Provided passage: Begin

As it stands, there is only a single competitor to these sister-brands. This is Drafty who had arrived in 2016. Expectation was high on the success of this venture as it came from the same team as Lending Stream that is of course one of the leading instalment lending brands. Some time back, MyKredit had also competed in this sector, but they opted to restructure their service. Ferratum has a dedicated page for a revolving product, but that isn’t available. We did also spot Plane Saver, but skipped that since it’s a credit union, plus they strictly serve workers of airlines. Choice is certainly limited, but this should change, especially due to the continued success of the featured trio.
The history of suretyship can be traced back as far as 2750 BC. Surety simply means the guarantee of a debt of one party by another. James Benamor, who was likely inspired by the usage of guarantors for mortgages, took the concept and ran with it in the world of subprime lending. This was through FLM Loans that started up in 2005. FLM would in time take on the new identity of Amigo in 2012. They have been the dominant sector force over the years, but there hasn’t been a considerable level of competition, with just around a dozen or so competing brands. This can be tied to Amigo’s dominance and the limited level of consumer demand.
It did look for some time that Provident’s GLO project would become a major contender, but they struggled to compete and would soon close. Provident Financial appeared well suited to make an impact since they have dominated doorstep lending, they have been around since 1880 and have vast resources with the group turning over £1.2 billion. Perhaps dethroning Amigo’s £200m+ empire is too big of a challenge. What has proved a more successful approach for smaller firms has been to offer both guarantor plus unsecured loans enabling more potential business. Both Bamboo and George Banco have thrived with this approach. George Banco is of note in now being part of Non-Standard Finance who also own TrustTwo.
UK payday lenders began to spring up online back in 2003. Subprime short term lending soon become big business and continual growth lasted for a good decade. A major battle for dominance had played out between 2 American groups. This included Cash America who controlled QuickQuid plus Pounds to Pocket (now merged with On Stride). Then there was DFC Global (was Dollar Financial) who had acquired Payday Express, PaydayUK and The Money Shop. British-based Wonga went on to become the industry powerhouse, but there was a storm brewing ahead when the FCA replaced the OFT as the financial regulator in 2014. The FCA would unleash industry capping in early 2015 with further rulings that pushed many firms over the edge.
They were also trigger-happy with heavy fines that only giant banks can typically manage to soak up. There had been an estimated 200 firms operating, but most of which have closed and others that survived made the switch to provide instalment products where greater profits can be sourced. The most high profile closures were PaydayUK and Wonga. Wonga’s downfall seemed inevitable when their 2015 report highlighted an after tax loss of £76.5 million. In contrast, this was a brand that at their height had surpassed 1 million customers and had been issuing approx 10,137 loans daily. They even had their logo printed on the shirt of 3 football clubs at one time (Blackpool, Hearts and Newcastle).

Provided passage: End
Exercise data: Begin

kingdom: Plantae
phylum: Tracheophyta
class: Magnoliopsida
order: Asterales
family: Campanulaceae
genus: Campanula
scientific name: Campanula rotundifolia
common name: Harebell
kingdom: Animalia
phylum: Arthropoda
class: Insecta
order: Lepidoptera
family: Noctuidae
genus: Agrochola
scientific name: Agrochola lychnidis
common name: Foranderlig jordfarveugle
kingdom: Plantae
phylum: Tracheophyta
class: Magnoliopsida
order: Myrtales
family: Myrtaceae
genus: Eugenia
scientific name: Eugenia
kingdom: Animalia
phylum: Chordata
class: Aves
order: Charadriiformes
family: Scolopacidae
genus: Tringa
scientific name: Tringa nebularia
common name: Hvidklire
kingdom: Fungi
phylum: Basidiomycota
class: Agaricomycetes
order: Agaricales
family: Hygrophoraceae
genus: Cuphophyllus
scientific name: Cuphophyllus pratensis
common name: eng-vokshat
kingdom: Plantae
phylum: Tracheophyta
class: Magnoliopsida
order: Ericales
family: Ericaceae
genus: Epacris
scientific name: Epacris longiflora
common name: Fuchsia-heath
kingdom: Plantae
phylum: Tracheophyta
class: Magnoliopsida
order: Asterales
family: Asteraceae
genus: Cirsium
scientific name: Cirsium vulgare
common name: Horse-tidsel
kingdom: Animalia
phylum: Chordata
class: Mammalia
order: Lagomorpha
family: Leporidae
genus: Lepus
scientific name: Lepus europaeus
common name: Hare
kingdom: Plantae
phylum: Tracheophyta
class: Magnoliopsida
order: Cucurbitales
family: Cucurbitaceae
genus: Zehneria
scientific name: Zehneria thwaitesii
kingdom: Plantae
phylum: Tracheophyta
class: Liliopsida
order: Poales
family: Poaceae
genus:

Exercise data: End

> Activity 1
Retype the passage about UK lending word for word, beginning at the words "They were also" and stopping after the words "Hearts and Newcastle).".
> Activity 2
Summarize the passage about UK lending in two sentences.
> Activity 3
According to the passage about UK lending, what after-tax loss did Wonga's 2015 report show?
Base your answers solely on the passage about UK lending.

> Exercise solution 1
They were also trigger-happy with heavy fines that only giant banks can typically manage to soak up. There had been an estimated 200 firms operating, but most of which have closed and others that survived made the switch to provide instalment products where greater profits can be sourced. The most high profile closures were PaydayUK and Wonga. Wonga’s downfall seemed inevitable when their 2015 report highlighted an after tax loss of £76.5 million. In contrast, this was a brand that at their height had surpassed 1 million customers and had been issuing approx 10,137 loans daily. They even had their logo printed on the shirt of 3 football clubs at one time (Blackpool, Hearts and Newcastle).

> Exercise solution 2
In guarantor lending, Amigo, which began as FLM Loans in 2005 and took its new identity in 2012, has dominated, and Provident's GLO project closed after struggling to compete. Payday lending grew online from 2003, but after the FCA replaced the OFT in 2014 and introduced capping in early 2015, most of an estimated 200 firms closed, including PaydayUK and Wonga.

> Exercise solution 3
£76.5 million